Понятие опыта в том виде, в котором применил его к социальной истории в 1960-е годы Эдуард Томпсон {99} (и в котором оно тогда вообще стало одним из главных понятий «новых левых»), имеет преимущества перед ними – во всяком случае если его освободить от встроенного в него в свое время оптимизма. Это понятие связывает действующие ценностные традиции и мыслительные структуры с восприятием совокупности структурных условий и происшествий, толкуемых как исторические события. Оно открыто для дальнейших интерпретаций на основе новых впечатлений и соединяет индивидуальные и коллективные впечатления и истолкования, в том числе и те, что приходят извне {100}. Это понятие нацелено не на антикварскую пустоту некоей «ментальности», а на восприятие и истолкование будущих событий и обстоятельств субъектами опыта. Благодаря этому понятие опыта может, с одной стороны, связаться с их (субъектов) практикой, а с другой стороны – исторически – с нашим собственным опытом.

Но, сосредоточившись на эффекте коллективного опыта борьбы, создающего единое сознание группы, «новые левые» разрабатывали только один – так сказать, самый верхний – слой опыта: историю событий и конфликтов. Этот уровень особенно привлекателен и для тех, кто принимал активное участие в событии, и для тех, кто занимается исторической реконструкцией сознания: ведь здесь, под влиянием обстоятельств совместной борьбы, восприятие опыта неизбежно очень плотно проговаривается, обсуждается, на уровне сознания переводится в действие; это подчиняет мыслительные процессы ритму событий и порождает подлинные валы исторических свидетельств, в которых могут потом копаться археологи сознания. Только после событий можно разобраться: в какой мере продуктивность сознания, вызванная борьбой и образованием в ее ходе общностей, проявила также и более глубоко лежащие слои опыта участников (чем и обусловлена ее роль для будущей практики)? Не получилось ли так, что ситуация борьбы стала своего рода опьянением, а потом следует похмелье и возврат в совсем другую повседневность? {101}

Если же для освещения упомянутых «более глубоко лежащих слоев», которые связывают актуальное сознание с более долгосрочными структурами жизненных условий, ввести в анализ структурные концепции из общественных наук или из антропологии, то неизбежно останется мыслительный зазор между экспрессивной субъективностью сознания и сконструированной объективностью структур. В этом зазоре сознания прорастают семена обвинений в «ложном сознании» или «просветительском высокомерии».

##############################

ЗАДАНИЕ —
Допишите следующую часть текста о понятии опыта в социальной истории, начав сразу после его последнего предложения. Приведенные далее данные для работы не понадобятся.

ПОКАЗАННЫЕ ДАННЫЕ —
##############################

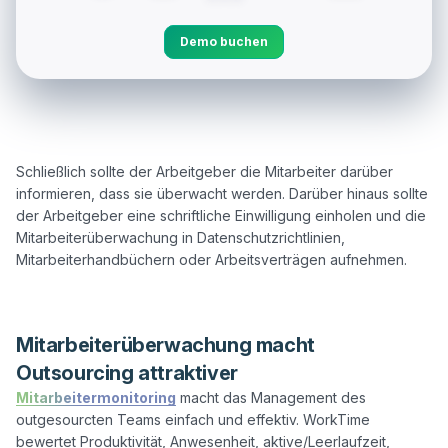
Demo buchen
Schließlich sollte der Arbeitgeber die Mitarbeiter darüber 
informieren, dass sie überwacht werden. Darüber hinaus sollte 
der Arbeitgeber eine schriftliche Einwilligung einholen und die 
Mitarbeiterüberwachung in Datenschutzrichtlinien, 
Mitarbeiterhandbüchern oder Arbeitsverträgen aufnehmen.  

Mitarbeiterüberwachung macht
Outsourcing attraktiver
Mitarbeitermonitoring
 macht das Management des 
outgesourcten Teams einfach und effektiv. WorkTime 
bewertet Produktivität, Anwesenheit, aktive/Leerlaufzeit, 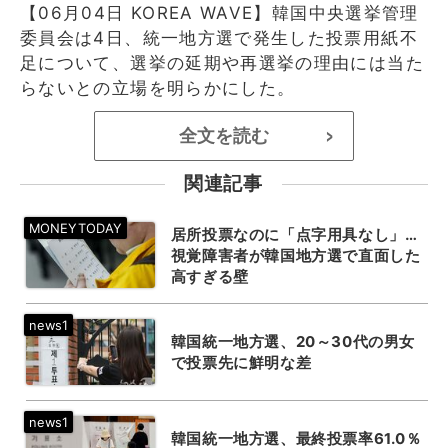
【06月04日 KOREA WAVE】韓国中央選挙管理
委員会は4日、統一地方選で発生した投票用紙不
足について、選挙の延期や再選挙の理由には当た
らないとの立場を明らかにした。
全文を読む
>
関連記事
居所投票なのに「点字用具なし」…
視覚障害者が韓国地方選で直面した
高すぎる壁
韓国統一地方選、20～30代の男女
で投票先に鮮明な差
韓国統一地方選、最終投票率61.0％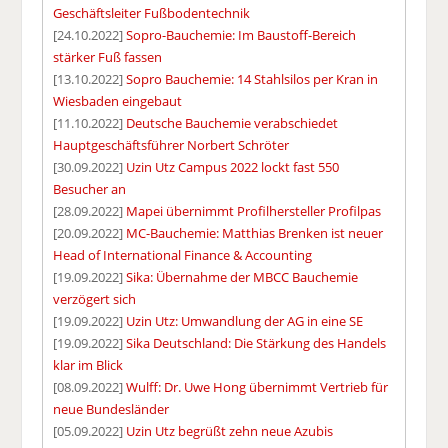
Geschäftsleiter Fußbodentechnik
[24.10.2022]
Sopro-Bauchemie: Im Baustoff-Bereich
stärker Fuß fassen
[13.10.2022]
Sopro Bauchemie: 14 Stahlsilos per Kran in
Wiesbaden eingebaut
[11.10.2022]
Deutsche Bauchemie verabschiedet
Hauptgeschäftsführer Norbert Schröter
[30.09.2022]
Uzin Utz Campus 2022 lockt fast 550
Besucher an
[28.09.2022]
Mapei übernimmt Profilhersteller Profilpas
[20.09.2022]
MC-Bauchemie: Matthias Brenken ist neuer
Head of International Finance & Accounting
[19.09.2022]
Sika: Übernahme der MBCC Bauchemie
verzögert sich
[19.09.2022]
Uzin Utz: Umwandlung der AG in eine SE
[19.09.2022]
Sika Deutschland: Die Stärkung des Handels
klar im Blick
[08.09.2022]
Wulff: Dr. Uwe Hong übernimmt Vertrieb für
neue Bundesländer
[05.09.2022]
Uzin Utz begrüßt zehn neue Azubis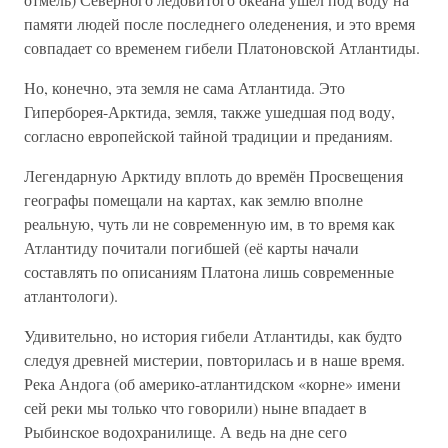
памяти людей после последнего оледенения, и это время
совпадает со временем гибели Платоновской Атлантиды.
Но, конечно, эта земля не сама Атлантида. Это
Гиперборея-Арктида, земля, также ушедшая под воду,
согласно европейской тайной традиции и преданиям.
Легендарную Арктиду вплоть до времён Просвещения
географы помещали на картах, как землю вполне
реальную, чуть ли не современную им, в то время как
Атлантиду почитали погибшей (её карты начали
составлять по описаниям Платона лишь современные
атлантологи).
Удивительно, но история гибели Атлантиды, как будто
следуя древней мистерии, повторилась и в наше время.
Река Андога (об америко-атлантидском «корне» имени
сей реки мы только что говорили) ныне впадает в
Рыбинское водохранилище. А ведь на дне сего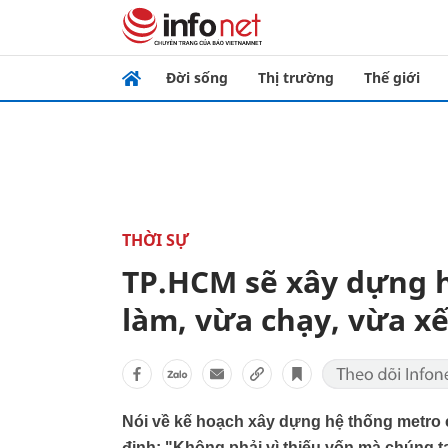
Đời sống
Thị trường
Thế giới
THỜI SỰ
TP.HCM sẽ xây dựng 
làm, vừa chạy, vừa x
Nói về kế hoạch xây dựng hệ thống metr
định: "Không phải vì thiếu vốn mà chúng t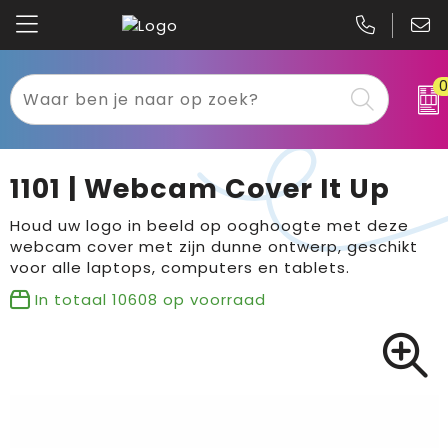
Kariban
Textiel
Mascot
Relatiegeschenken
1101 | Webcam Cover It Up
B&C
Werkkleding
Houd uw logo in beeld op ooghoogte met deze
webcam cover met zijn dunne ontwerp, geschikt
Gildan
Sport
voor alle laptops, computers en tablets.
In totaal
10608
op voorraad
Clique
Tassen
Printer
Bloemen, planten en bomen
Projob
Pasen
Blaklader
Binnenreclame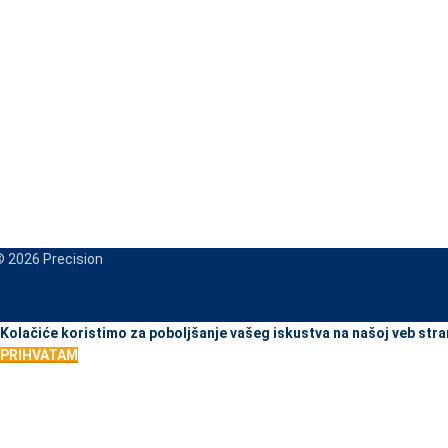
 2026 Precision
When autocomplete results are available use up and down arrows to re
Kolačiće koristimo za poboljšanje vašeg iskustva na našoj veb stra
PRIHVATAM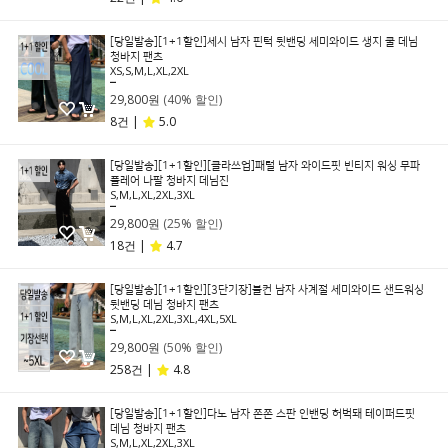
[당일발송][1+1할인]세시 남자 핀턱 뒷밴딩 세미와이드 생지 쿨 데님
청바지 팬츠
XS,S,M,L,XL,2XL
49,800원
29,800원
(40% 할인)
8건 |
5.0
[당일발송][1+1할인][클라쓰업]패럴 남자 와이드핏 빈티지 워싱 무파
플레어 나팔 청바지 데님진
S,M,L,XL,2XL,3XL
39,800원
29,800원
(25% 할인)
18건 |
4.7
[당일발송][1+1할인][3단기장]블컨 남자 사계절 세미와이드 샌드워싱
뒷밴딩 데님 청바지 팬츠
S,M,L,XL,2XL,3XL,4XL,5XL
59,800원
29,800원
(50% 할인)
258건 |
4.8
[당일발송][1+1할인]다노 남자 쫀쫀 스판 인밴딩 허벅돼 테이퍼드핏
데님 청바지 팬츠
S,M,L,XL,2XL,3XL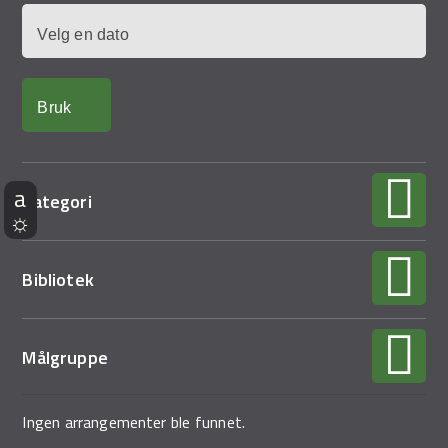
Dato
Kategori
Bibliotek
Målgruppe
Ingen arrangementer ble funnet.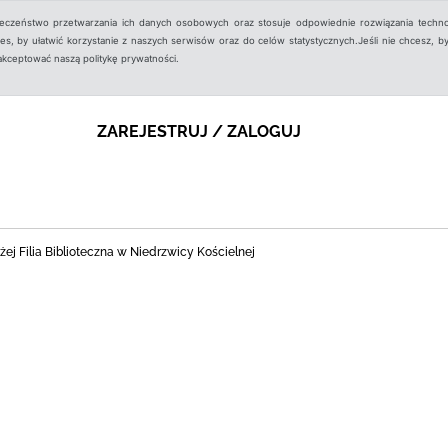
ieczeństwo przetwarzania ich danych osobowych oraz stosuje odpowiednie rozwiązania techno
, by ułatwić korzystanie z naszych serwisów oraz do celów statystycznych.Jeśli nie chcesz, by
aakceptować naszą politykę prywatności.
ZAREJESTRUJ / ZALOGUJ
ej Filia Biblioteczna w Niedrzwicy Kościelnej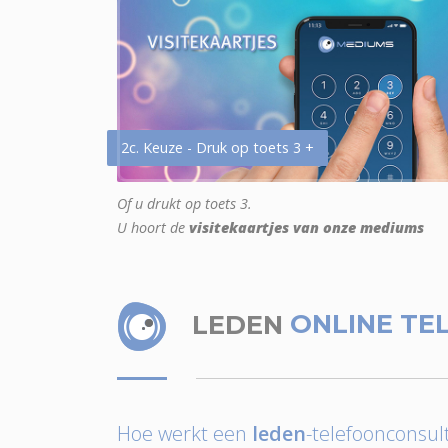
2c. Keuze - Druk op toets 3 +
Of u drukt op toets 3.
U hoort de
visitekaartjes van onze mediums
LEDEN
ONLINE TE
Hoe werkt een
leden
-telefoonconsult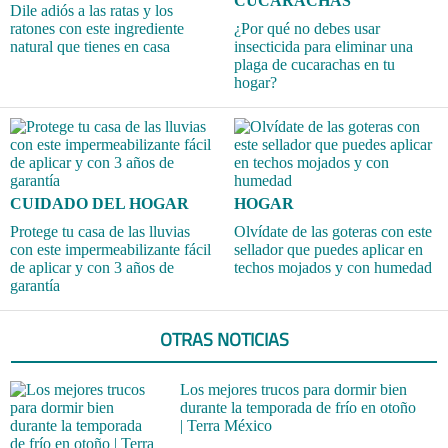
CUCARACHAS
Dile adiós a las ratas y los
ratones con este ingrediente
¿Por qué no debes usar
natural que tienes en casa
insecticida para eliminar una
plaga de cucarachas en tu
hogar?
CUIDADO DEL HOGAR
HOGAR
Protege tu casa de las lluvias
Olvídate de las goteras con este
con este impermeabilizante fácil
sellador que puedes aplicar en
de aplicar y con 3 años de
techos mojados y con humedad
garantía
OTRAS NOTICIAS
Los mejores trucos para dormir bien
durante la temporada de frío en otoño
| Terra México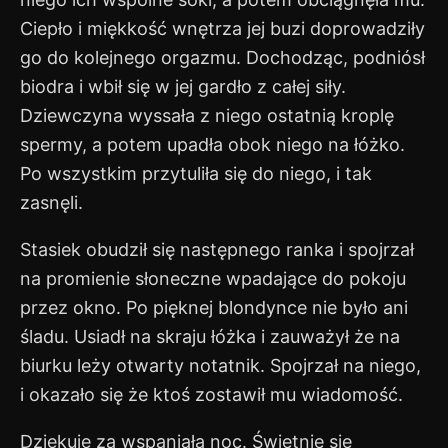
Ciepło i miękkość wnętrza jej buzi doprowadziły
go do kolejnego orgazmu. Dochodząc, podniósł
biodra i wbił się w jej gardło z całej siły.
Dziewczyna wyssała z niego ostatnią kroplę
spermy, a potem upadła obok niego na łóżko.
Po wszystkim przytuliła się do niego, i tak
zasnęli.
Stasiek obudził się następnego ranka i spojrzał
na promienie słoneczne wpadające do pokoju
przez okno. Po pięknej blondynce nie było ani
śladu. Usiadł na skraju łóżka i zauważył że na
biurku leży otwarty notatnik. Spojrzał na niego,
i okazało się że ktoś zostawił mu wiadomość.
Dziękuję za wspaniałą noc. Świetnie się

##############################

ВАШ ОТВЕТ —
Пьер Бурдье, отправляясь от иной постановки проблемы (он хотел в своих этнологических штудиях снять противоречие между структурализмом и феноменологией), попытался закрыть этот зазор с помощью своей теоретической схемы «габитуса» и «практики» {102}. Его основная мысль проста и убедительна: Бурдье указывает на то, что габитус и практика не замкнуты друг на друга, они соединяются при посредстве биографии. Интериоризованные в ходе социализации структуры, которые царят в социокультурном окружении субъекта, становятся его второй натурой. Специфическое для каждой социальной группы своеобразие этой второй натуры Бурдье называет габитусом: это в значительной мере неосознаваемые, долговременные установки, структурирующие будущие действия, но не в качестве вечного механического рефлекса, а в качестве проявления «всего прошлого опыта» {103}. Этот подземный канал второй натуры как забытой истории позволяет Бурдье избежать механиcтичности в описании связей, не впадая при этом в противоположную крайность субъективистского произвола. Он открывает общественные структуры для истории, причем ровно настолько, насколько это необходимо для движения окольным путем через структрурирование опыта субъектов и обусловленное опытом структурирование их практики.

Теоретическая концепция Бурдье прекрасно вписывается в зазор между теми аспектами опыта, которые субъект осознает, осмысливает в своей практике и которые благодаря этому становятся потенциальным материалом исторических источников и поддаются историческому изучению, – и глубинными слоями его характера, обусловленного социокультурными структурами. Историческое и социологическое изучение таких структур, конечно, тоже возможно, однако в биографии связь между ними просматривается с трудом. Под влиянием психоанализа была выдвинута гипотеза, что рано приобретенные установки сохраняются в неосознанном виде и от случая к случаю структурируют практическую деятельность человека, – и в том, что касается первичной социализации (прежде всего применительно к средним слоям индустриальных стран ХХ века), ей найдено множество эмпирических подтверждений. Но c ренессансом психоаналитического интереса к теории культуры (или ко вторичной социализации) возникает критическая ситуация, в которой становятся необходимы междисциплинарные усилия (такие как этнопсихоанализ), поскольку психоаналитический сеттинг, в котором можно ухватить биографическую правду, здесь наталкивается на границу своих возможностей переноса {104}. И схема Бурдье, разработанная на материале сравнительно статичных и элементарных условий, не дает ответа на вопросы: какие структуры и когда обнаруживают свое действие по формированию установок? Как ступени социализации, которые могут быть структурированы различными окружающими средами, соединяются и приспосабливаются друг к другу в опыте индивида? Какие воздействия на соотношение габитуса и практики могут оказывать конкурирующие структуры (например, у лиц, осуществляющих быструю восходящую социальную мобильность) или сильные и долговременные перемены в структурах окружающего мира (например, во время войны или после изгнания)? Список вопросов быстро удлиняется, как только мы начинаем исторически изучать тот или иной габитус {105}.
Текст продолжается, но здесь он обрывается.